:: Source information ::
★ ★ ★

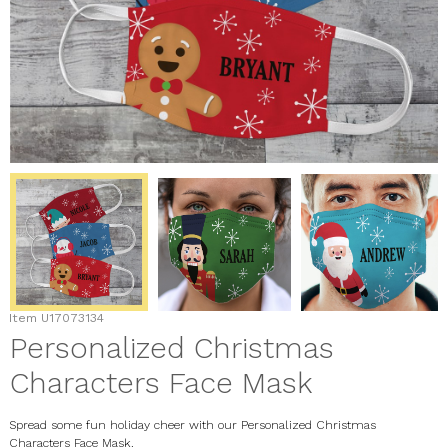
Item
U17073134
Personalized Christmas
Characters Face Mask
Spread some fun holiday cheer with our Personalized Christmas
Characters Face Mask.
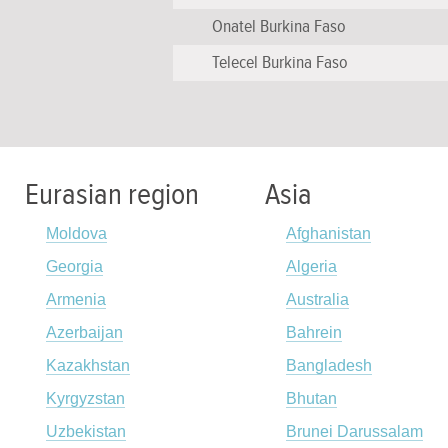
Onatel Burkina Faso
Telecel Burkina Faso
Eurasian region
Asia
Moldova
Afghanistan
Georgia
Algeria
Armenia
Australia
Azerbaijan
Bahrein
Kazakhstan
Bangladesh
Kyrgyzstan
Bhutan
Uzbekistan
Brunei Darussalam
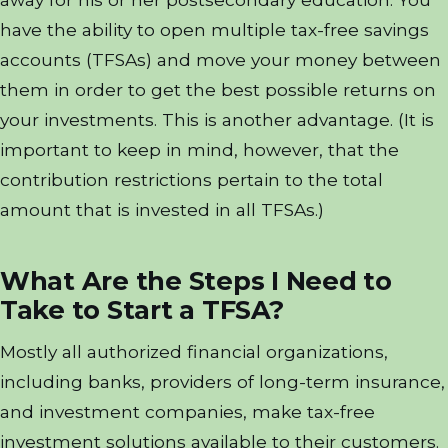
have the ability to open multiple tax-free savings
accounts (TFSAs) and move your money between
them in order to get the best possible returns on
your investments. This is another advantage. (It is
important to keep in mind, however, that the
contribution restrictions pertain to the total
amount that is invested in all TFSAs.)
What Are the Steps I Need to
Take to Start a TFSA?
Mostly all authorized financial organizations,
including banks, providers of long-term insurance,
and investment companies, make tax-free
investment solutions available to their customers.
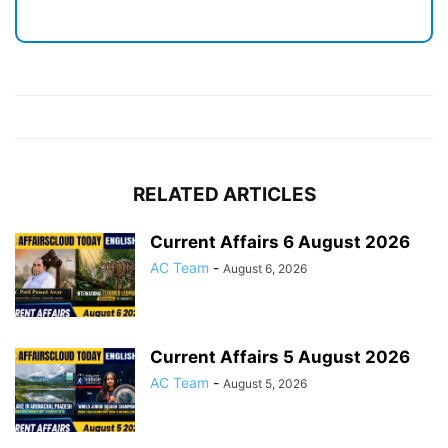
RELATED ARTICLES
Current Affairs 6 August 2026
AC Team
-
August 6, 2026
Current Affairs 5 August 2026
AC Team
-
August 5, 2026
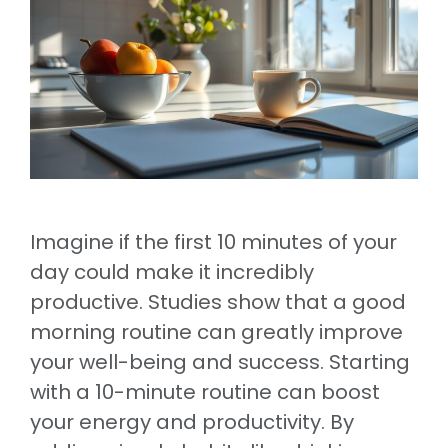
Imagine if the first 10 minutes of your
day could make it incredibly
productive. Studies show that a good
morning routine can greatly improve
your well-being and success. Starting
with a 10-minute routine can boost
your energy and productivity. By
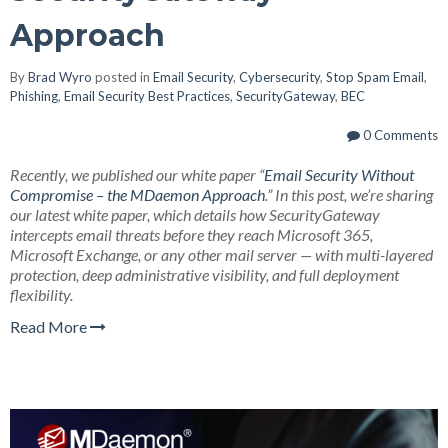
Approach
By
Brad Wyro
posted in
Email Security
,
Cybersecurity
,
Stop Spam Email
,
Phishing
,
Email Security Best Practices
,
SecurityGateway
,
BEC
0 Comments
Recently, we published our white paper “
Email Security Without
Compromise – the MDaemon Approach
.” In this post, we’re sharing
our latest white paper, which details how SecurityGateway
intercepts email threats before they reach Microsoft 365,
Microsoft Exchange, or any other mail server — with multi-layered
protection, deep administrative visibility, and full deployment
flexibility.
Read More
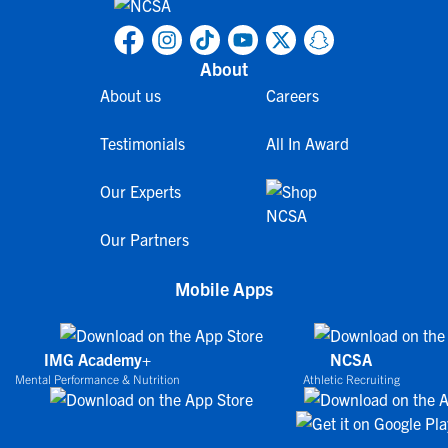
About
About us
Careers
Testimonials
All In Award
Our Experts
Our Partners
Mobile Apps
IMG Academy+
NCSA
Mental Performance & Nutrition
Athletic Recruiting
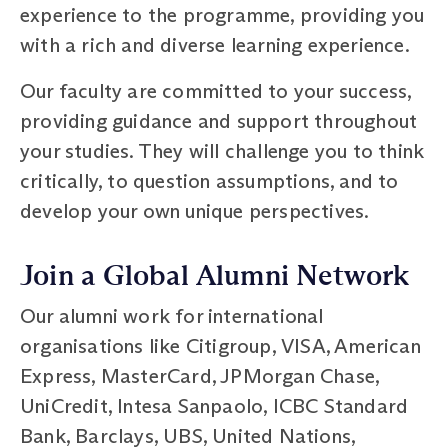
experience to the programme, providing you
with a rich and diverse learning experience.
Our faculty are committed to your success,
providing guidance and support throughout
your studies. They will challenge you to think
critically, to question assumptions, and to
develop your own unique perspectives.
Join a Global Alumni Network
Our alumni work for international
organisations like Citigroup, VISA, American
Express, MasterCard, JPMorgan Chase,
UniCredit, Intesa Sanpaolo, ICBC Standard
Bank, Barclays, UBS, United Nations,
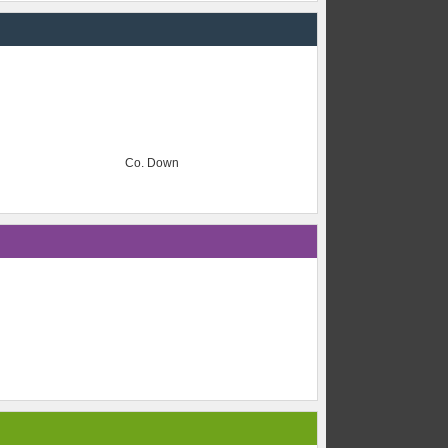
Co. Down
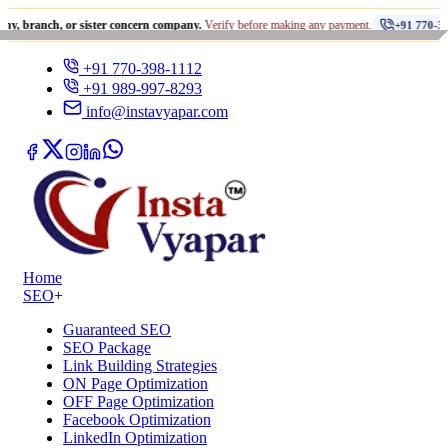
•
, or sister concern company.
Verify before making any payment.
+91 770-398-1112
+91 770-398-1112
+91 989-997-8293
info@instavyapar.com
Home
SEO
+
Guaranteed SEO
SEO Package
Link Building Strategies
ON Page Optimization
OFF Page Optimization
Facebook Optimization
LinkedIn Optimization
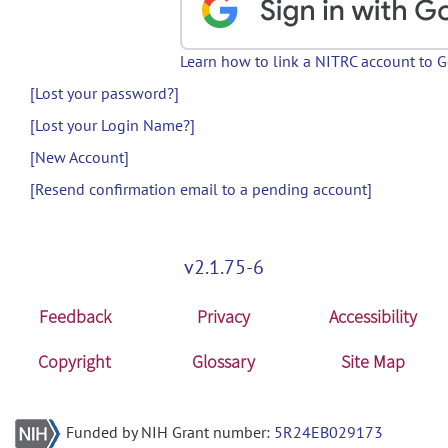
Learn how to link a NITRC account to 
[Lost your password?]
[Lost your Login Name?]
[New Account]
[Resend confirmation email to a pending account]
v2.1.75-6
Feedback
Privacy
Accessibility
Copyright
Glossary
Site Map
Funded by NIH Grant number:
5R24EB029173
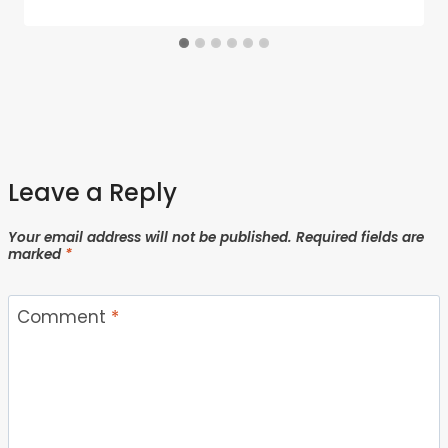
Leave a Reply
Your email address will not be published.
Required fields are
marked
*
Comment
*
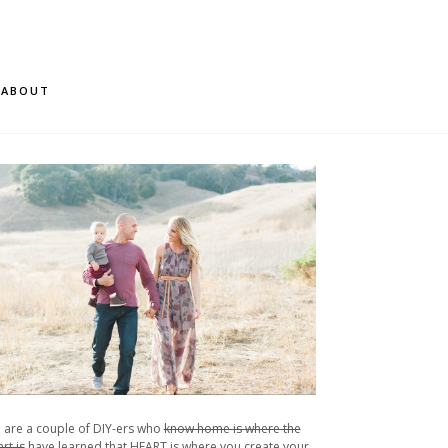
ABOUT
 are a couple of DIY-ers who
know home is where the
rt is
have learned that HEART is where you create your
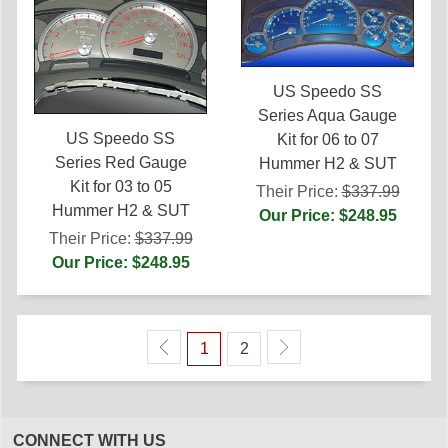
US Speedo SS
Series Aqua Gauge
US Speedo SS
Kit for 06 to 07
Series Red Gauge
Hummer H2 & SUT
Kit for 03 to 05
Their Price:
$337.99
Hummer H2 & SUT
Our Price: $248.95
Their Price:
$337.99
Our Price: $248.95
1
2
CONNECT WITH US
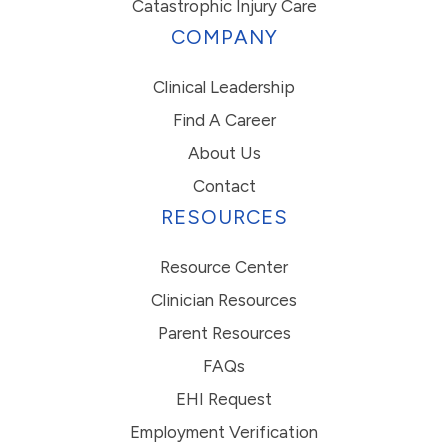
Catastrophic Injury Care
COMPANY
Clinical Leadership
Find A Career
About Us
Contact
RESOURCES
Resource Center
Clinician Resources
Parent Resources
FAQs
EHI Request
Employment Verification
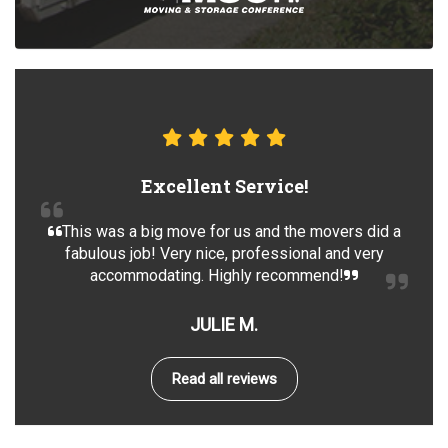
Excellent Service!
This was a big move for us and the movers did a
fabulous job! Very nice, professional and very
accommodating. Highly recommend!
JULIE M.
Read all reviews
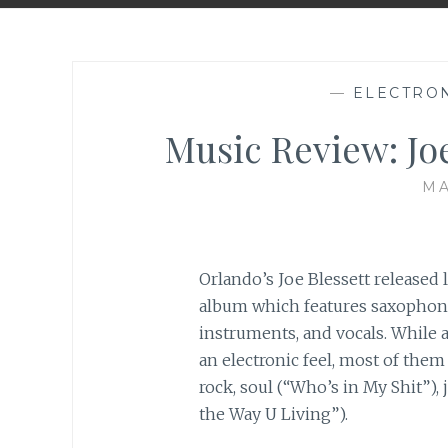
—
ELECTRO
Music Review: Joe
MA
Orlando’s Joe Blessett released
album which features saxophone, 
instruments, and vocals. While 
an electronic feel, most of them
rock, soul (“Who’s in My Shit”),
the Way U Living”).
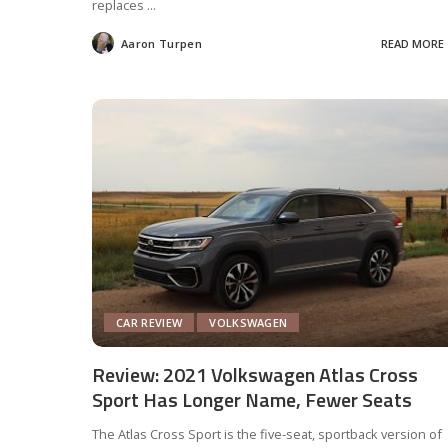
replaces
...
Aaron Turpen
READ MORE
Posted
by
CAR REVIEW
VOLKSWAGEN
Review: 2021 Volkswagen Atlas Cross
Sport Has Longer Name, Fewer Seats
The Atlas Cross Sport is the five-seat, sportback version of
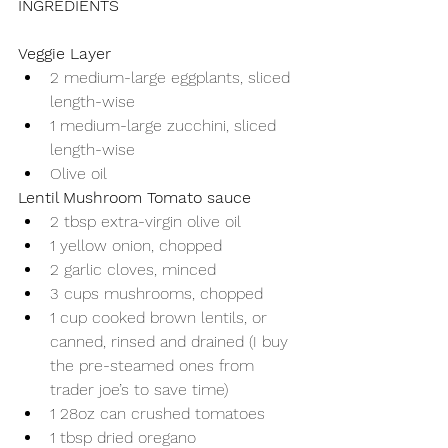
INGREDIENTS
Veggie Layer
2 medium-large eggplants, sliced 
length-wise
1 medium-large zucchini, sliced 
length-wise
Olive oil
Lentil Mushroom Tomato sauce
2 tbsp extra-virgin olive oil
1 yellow onion, chopped
2 garlic cloves, minced
3 cups mushrooms, chopped
1 cup cooked brown lentils, or 
canned, rinsed and drained (I buy 
the pre-steamed ones from 
trader joe’s to save time)
1 28oz can crushed tomatoes
1 tbsp dried oregano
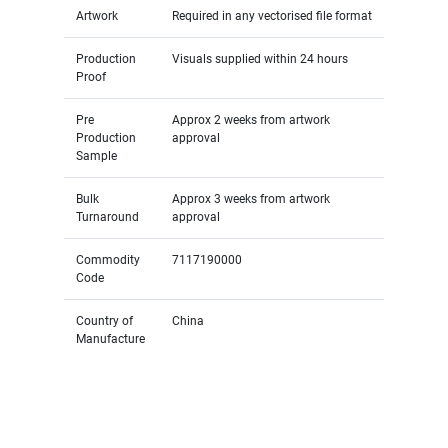
Artwork
Required in any vectorised file format
Production
Visuals supplied within 24 hours
Proof
Pre
Approx 2 weeks from artwork
Production
approval
Sample
Bulk
Approx 3 weeks from artwork
Turnaround
approval
Commodity
7117190000
Code
Country of
China
Manufacture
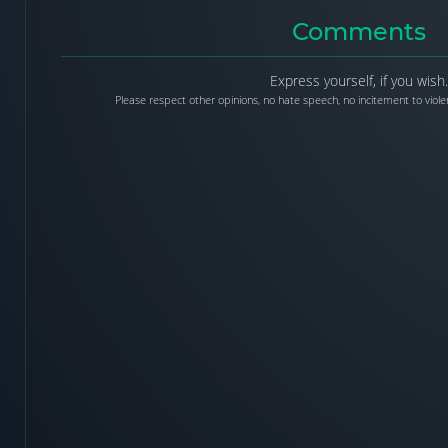
Comments
Express yourself, if you wish.
Please respect other opinions, no hate speech, no incitement to violen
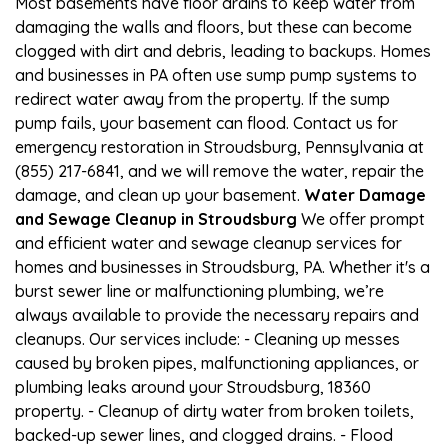
Most basements have floor drains to keep water from
damaging the walls and floors, but these can become
clogged with dirt and debris, leading to backups. Homes
and businesses in PA often use sump pump systems to
redirect water away from the property. If the sump
pump fails, your basement can flood. Contact us for
emergency restoration in Stroudsburg, Pennsylvania at
(855) 217-6841, and we will remove the water, repair the
damage, and clean up your basement.
Water Damage
and Sewage Cleanup in Stroudsburg
We offer prompt
and efficient water and sewage cleanup services for
homes and businesses in Stroudsburg, PA. Whether it's a
burst sewer line or malfunctioning plumbing, we’re
always available to provide the necessary repairs and
cleanups. Our services include: - Cleaning up messes
caused by broken pipes, malfunctioning appliances, or
plumbing leaks around your Stroudsburg, 18360
property. - Cleanup of dirty water from broken toilets,
backed-up sewer lines, and clogged drains. - Flood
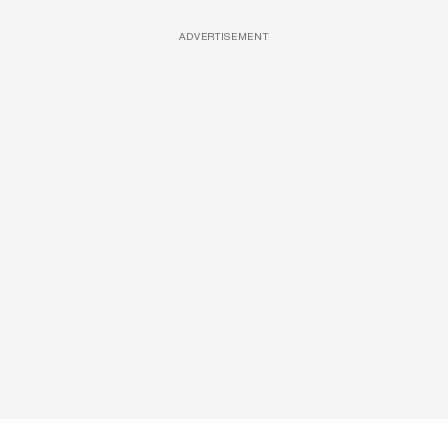
ADVERTISEMENT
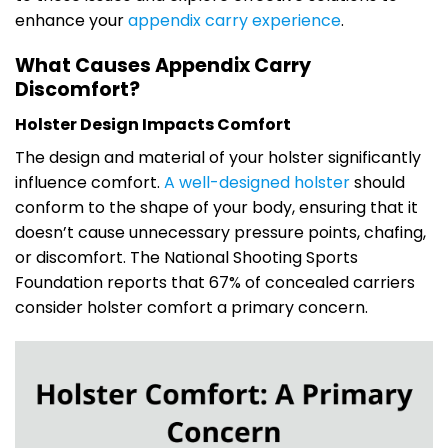
enhance your
appendix carry experience
.
What Causes Appendix Carry
Discomfort?
Holster Design Impacts Comfort
The design and material of your holster significantly
influence comfort.
A well-designed holster
should
conform to the shape of your body, ensuring that it
doesn’t cause unnecessary pressure points, chafing,
or discomfort. The National Shooting Sports
Foundation reports that 67% of concealed carriers
consider holster comfort a primary concern.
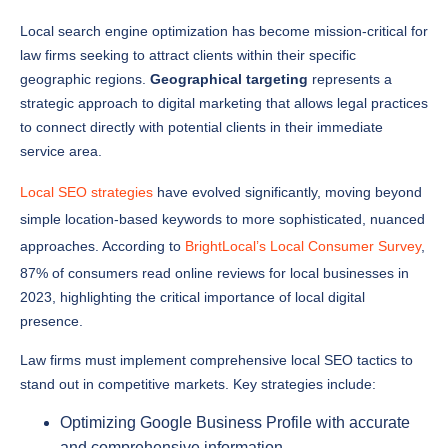
law firms seeking to attract clients within their specific
geographic regions.
Geographical targeting
represents a
strategic approach to digital marketing that allows legal practices
to connect directly with potential clients in their immediate
service area.
Local SEO strategies
have evolved significantly, moving beyond
simple location-based keywords to more sophisticated, nuanced
approaches. According to
BrightLocal’s Local Consumer Survey
,
87% of consumers read online reviews for local businesses in
2023, highlighting the critical importance of local digital
presence.
Law firms must implement comprehensive local SEO tactics to
stand out in competitive markets. Key strategies include:
Optimizing Google Business Profile with accurate
and comprehensive information
Generating consistent local citations across multiple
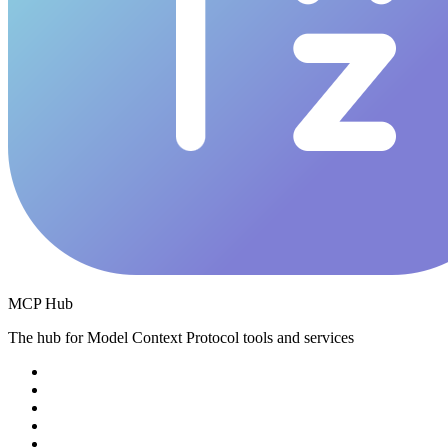
MCP Hub
The hub for Model Context Protocol tools and services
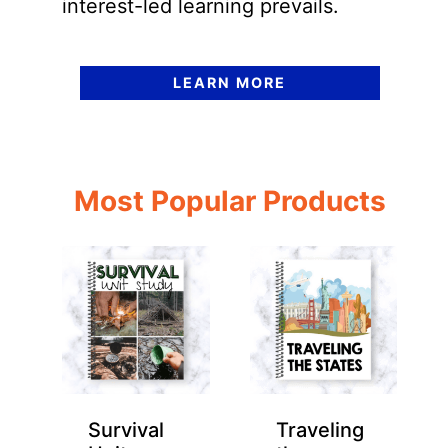
interest-led learning prevails.
LEARN MORE
Most Popular Products
Survival
Traveling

★ ★ ★

:: Exercise prompt ::
For the material above, give again only the lines starting at the line that contains "productive. Studies show that a good" and ending at the line that contains "UniCredit, Intesa Sanpaolo, ICBC Standard". Pictures do not belong in the copy.

:: Answer to this exercise ::
productive. Studies show that a good
morning routine can greatly improve
your well-being and success. Starting
with a 10-minute routine can boost
your energy and productivity. By
Approach
By
Brad Wyro
posted in
Email Security
,
Cybersecurity
,
Stop Spam Email
,
Phishing
,
Email Security Best Practices
,
SecurityGateway
,
BEC
0 Comments
Recently, we published our white paper “
Email Security Without
Compromise – the MDaemon Approach
.” In this post, we’re sharing
our latest white paper, which details how SecurityGateway
intercepts email threats before they reach Microsoft 365,
Microsoft Exchange, or any other mail server — with multi-layered
protection, deep administrative visibility, and full deployment
flexibility.
Read More
About
About us
Careers
Testimonials
All In Award
Our Experts
Our Partners
Mobile Apps
IMG Academy+
NCSA
Mental Performance & Nutrition
Athletic Recruiting
experience to the programme, providing you
with a rich and diverse learning experience.
Our faculty are committed to your success,
providing guidance and support throughout
your studies. They will challenge you to think
critically, to question assumptions, and to
develop your own unique perspectives.
Join a Global Alumni Network
Our alumni work for international
organisations like Citigroup, VISA, American
Express, MasterCard, JPMorgan Chase,
UniCredit, Intesa Sanpaolo, ICBC Standard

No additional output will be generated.